NAB is steadily reducing its reliance on overnight batch processes to get data from source systems into a central data platform, while also reducing its operational costs.
Speaking at the Databricks Data+AI Summit in San Francisco, data platforms executive Joanna Gurry provided the most comprehensive view of Ada, the bank’s second-generation data platform, since its existence first broke cover in late 2022.
Ada, which runs Databricks on AWS at its core, replaces several large data platforms, including the NAB Data Hub (NDH) and a 26-year-old Teradata environment considered “intrinsic” to a number of banking operations.
Data made its way into these previous environments via batch processes run each night, presenting a “kind of batch schedule hell” for some source system owners.
“Having to extract files very late in the day or overnight means that their operational teams have to be very attentive during the night to make sure that those massive files that they're extracting and sending over to the data lake and the data warehouse arrive intact,” Gurry said.
The process also meant that a large amount of duplicate data was scooped up and uploaded every night.
One of the key changes with Ada - or, more specifically, with a tool in its stack provided by Fivetran - is that it’s allowing the bank to “move away from file-based ingestion” and be more selective in what gets extracted and replicated in the centralised data platform.
The bank is using Fivetran’s data connectors to interface with source systems and its “change data capture” functionality to work out what’s new in the source system, and to relay that across to Ada in real-time.
That, in theory, should be considerably more efficient for the bank - and Gurry’s appearance at the summit quantified that efficiency for the first time.
“The couple of benefits that arise from that approach are certainly around the volume of data that you need to store, so we're seeing reductions in terms of cloud, processing and storage costs,” Gurry said.
“Within the first year we've seen ingestion costs fall by about 50 percent.
“The performance is also really good - we’ve seen a 30 percent increase in the performance of machine learning models as well as just ad hoc queries that are written in SQL, and in some cases it's much faster than that as well.
“So, the benefits are certainly starting to accrue.”
Gurry said that source system owners backed the use of Fivetran once they realised that the technology would not have a performance impact on the source system that it was constantly checking for changes.
“The Fivetran tools hook onto their systems and [the changed data] just trickles through during the day and overnight,” she said. “It's a great relief to them.”
Bringing in more data
NAB is aiming to have data from “over 200” source systems represented within Ada.
“In one year, we've loaded 80 systems; partway through our second year we're already up to 120 systems, and we're heading for what will be more than 200,” Gurry said.
The ingestion plan is accessible to staff via NAB’s intranet.
“We publish exactly where we're up to on every single source ingestion and when it's going to land, so that's all internally available to anyone working in the business,” Gurry said.
Technical progress is tracked using a dashboard featuring pictorial illustrations of five kangaroos.
“Every source system, before it's finished and we say that we're done and we move on to the next set, has to meet these five ‘kangaroo’ standards.
“We have a dashboard and it's got the five kangaroos on it, and you can actually click through each one and see who signed off on the requirements, who ran the test report, where is the test report, how were the test results run, and all of the screenshots to say this thing ran 14 days straight after we loaded it in, with no interruption and that the pipelines are stable and that we were able to exit hypercare.
“It's actually great for our own teams because they can track if they're dependent on any loads to finish ahead of when they start their work, and the auditors like it because it's all self-serve … and they can grab anything anytime they want.
“I think that's been one way that we've really gained trust, not just with our own team, but with our stakeholders and our user community as well.”
Metadata capture
A known part of the program of work around Ada is also centrally documenting business metadata, such as data dictionary definitions, classification and data lineage, in Databricks Unity Catalog.
This is important work, particularly where source systems are older and “some of the knowledge around these systems has dissipated” over time.
“There's hardly anyone in the bank that actually knows what's inside some of these databases.
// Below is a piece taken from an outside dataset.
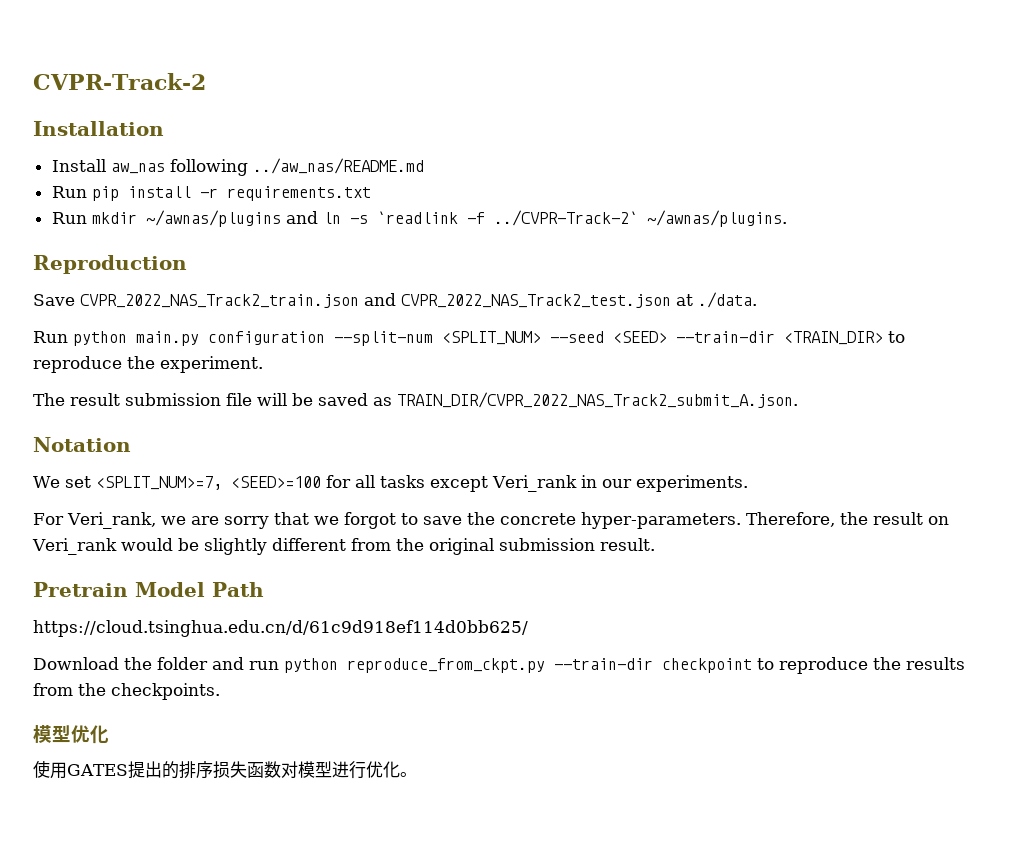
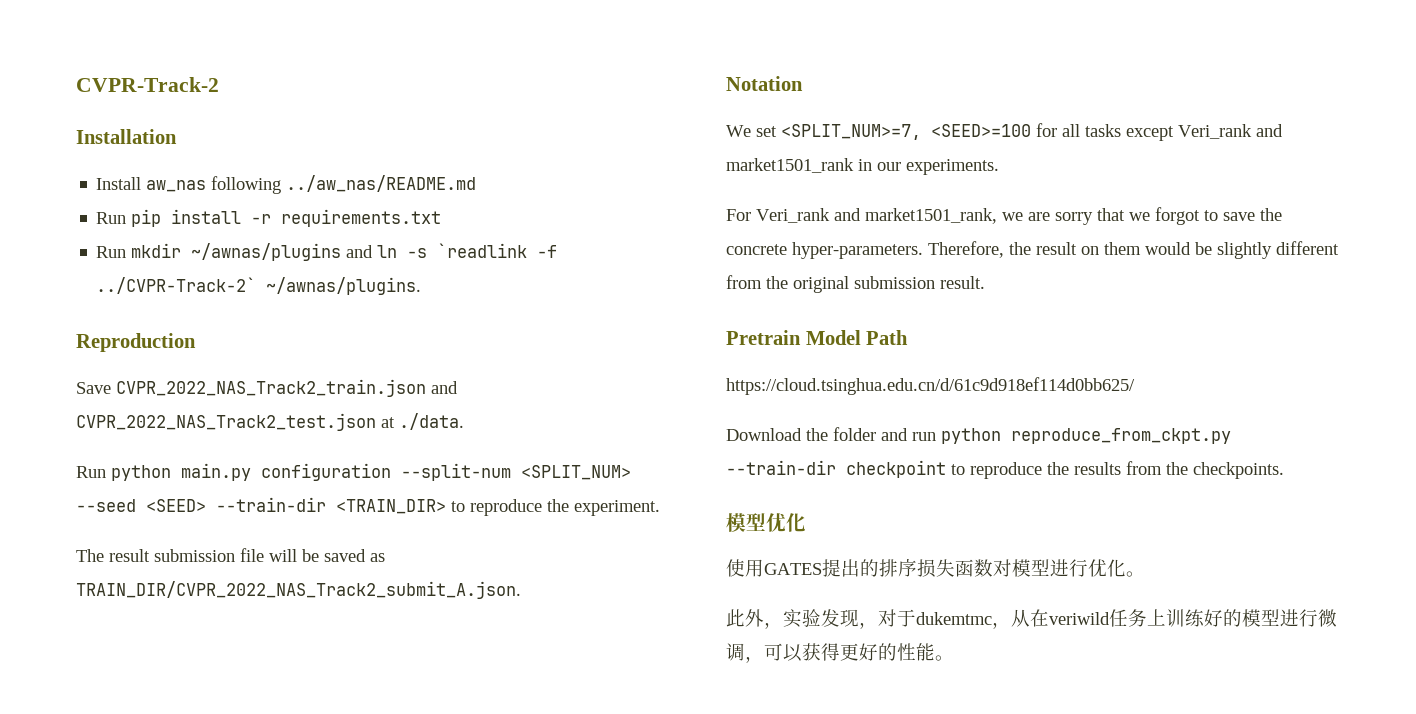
(577, 483) none -> [1256,124,1283,137] [726,158,854,173] and market1501_rank
[66,512,156,529] Veri_rank, -> [756,208,997,224] Veri_rank and market1501_rank,
[32,538,117,555] Veri_rank -> [1104,242,1141,255] them
(417, 774) none -> [726,609,1337,629] [726,643,954,663] // 此外，实验发现，对于dukemtmc，从在veriwild任务上训练好的模型进行微调，可以获得更好的性能。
Even the application teams that run them might not have a data dictionary.
“So, we're building a new metadata repository within Unity Catalog. I would say it's probably the first time that we've had these [hundreds of] systems with all of their business metadata and the technical metadata documented in one place.”
AI springboard
Gurry noted that data is “an inexhaustible resource”, with many reuse opportunities as long as there was data platform infrastructure in place to support that.
“If you build it and load it once, you’ve really set yourself up for success with reuse across digital pipelines, traditional BI, regulatory reporting but also [created] the platform you need for machine learning,” she said.
“For us, [Ada] is also the springboard for enabling all the exciting GenAI use cases that we're pursuing at the moment.”
Gurry raised several use cases that were also published in an article earlier this month. She called out one example not on this list: “We're doing a tone-of-voice alignment where we're using GenAI to prompt changes to campaigns and [personalised] communications to further align to NAB’s tone-of-voice.”
Ry Crozier attended the Databricks Data+AI Summit in San Francisco as a guest of Databricks.